November–December 2021

Essay

Searching for Butterwort

Friendly competition turns fierce in a quest for the state's rarest insect-eating plant.

Cary Griffith

Spending time in wild places and learning about their inhabitants are among the shared interests that brought my wife, Anna, and me together. I tend toward fauna; she, flora. But we like to play both sides—and we’re 10-year-olds when it comes to registering firsts.  

“Saw the first robin of the season,” Anna exclaims.

“First wood anemone,” I counter. 
“First jack-in-the-pulpit…”

“I heard a red-winged blackbird this morning.”

And so it goes. 

One of our most memorable firsts occurred on Lake Superior’s North Shore, which ranks high in the pantheon of places we like to visit.

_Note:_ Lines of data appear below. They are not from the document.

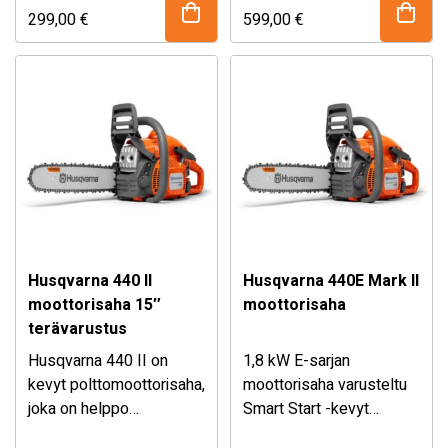
loistavasti mökkisahurille
kevytkäynnistyksellä ja
299,00
€
599,00
€
esimerkiksi
helpolla ketjun
polttopuuhommiin.
pikakiristyksellä.
Helppokäyttöinen
yhdistelmäkatkasimen
avulla.
Husqvarna 440 II
Husqvarna 440E Mark II
moottorisaha 15″
moottorisaha
terävarustus
Husqvarna 440 II on
1,8 kW E-sarjan
kevyt polttomoottorisaha,
moottorisaha varusteltu
joka on helppo
Smart Start -kevyt
käynnistää ja jota on
15″ terävarustuksella
käynnistysellä ja helpolla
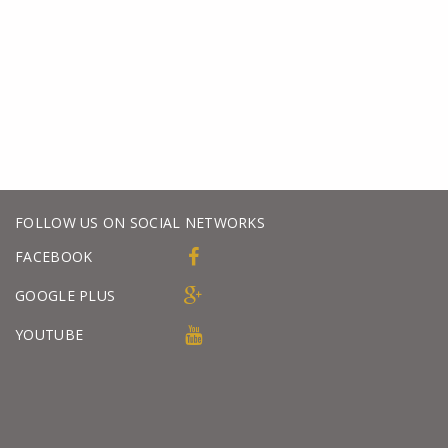
FOLLOW US ON SOCIAL NETWORKS
FACEBOOK
GOOGLE PLUS
YOUTUBE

Over the years we’ve seen moose, deer, wolves, and countless wildflowers that Anna has spotted, identified, and cataloged. 
In late May 2021, we were hiking with friends on a 5½-mile section of the Superior Hiking Trail near Schroeder. The trail skirted a bog, where Anna found calla lilies, the ubiquitous bluebead lily, and bog laurel. We were also on the lookout for the pitcher plant and sundew, insectivorous plants that we’d learned were common in northern Minnesota bogs. We searched for both species but found neither. 

Enchanted by the possibility of finding meat-eating plants, Anna later consulted Phyllis Root’s book Searching for Minnesota’s Native Wildflowers. According to Root, “Butterwort, found in rocky cracks and crevices along Lake Superior’s North Shore, has shiny-looking leaves covered with sticky droplets. When an unsuspecting insect lands on the leaf, it sticks fast. The leaf slowly curls around the insect and absorbs it. One of Minnesota’s arctic relics, this is the rarest insect-eating plant in the state.” 
We quickly realized that the ancient, craggy basalt shoreline in front of our rented cabin was prime habitat for butterwort. We walked the shoreline, treading carefully, eyes down, searching for lime green leaves. But we found nothing remotely resembling the rare arctic relic. 

Then, on a drive from our rental to Grand Marais, a trip we’d made countless times over the years, we noticed a sign we’d never seen before that read Butterwort Cliffs. You can’t make up coincidences like that. We pulled over to investigate. Butterwort Cliffs is a state scientific and natural area, but we found it was temporarily closed due to its status as a sanctuary for nesting herring gulls and peregrine falcons.

Frustrated, we continued to Grand Marais. On the way, Anna visited the Minnesota Wildflowers website, which told us, “Butterwort is one of Minnesota’s 15 carnivorous plants that capture insects for nourishment. … P. vulgaris is a circumboreal species restricted to cold, rocky cliffs and boulders found at higher elevations, and along the northern stretches of Lake Superior’s shoreline. … According to the DNR, it was listed as a species of special concern in 1984 due to its limited available habitat, at risk from development and trampling from recreational activities along the North Shore.”

Comments posted by fellow plant sleuths described where they’d found the rare plant. In 2013, one sleuth declared, “I photographed and identified a small group of this species growing in a rocky area on the Lake Superior coast, near the Grand Marais breakwater.” 
Again, you cannot make up a coincidence like that. We headed to the breakwater. 

The day was cold and blustery. Traversing the jagged outcrops required focus and attention. Occasionally we paused to look out over the slate gray waters. The waves made foamy peaks before crashing against the shore. If the vista didn’t make us feel alive, the wind chill certainly did. 

Finally, we noticed small clefts in the basalt where soil and plants had gathered and found purchase. There were several of these across the breakwater. We moved carefully, each in our own direction, searching among the clefts. 
We were cold and growing colder. 

We were ready to call off the search and retreat to our car when I stumbled onto a small, remote, virtually invisible crevice. There, hidden among some tough grasses and other small plants, was a colony of butterwort. 

I yelled. Anna knew by the tone of my voice I’d found the arctic relic. First. 

But she was excited for me anyway, and we spent some time admiring the small colony. 

Later, returning along the breakwater, Anna glimpsed a golden flash in a clump of alder. “Evening grosbeak!” she called out. The first of the season.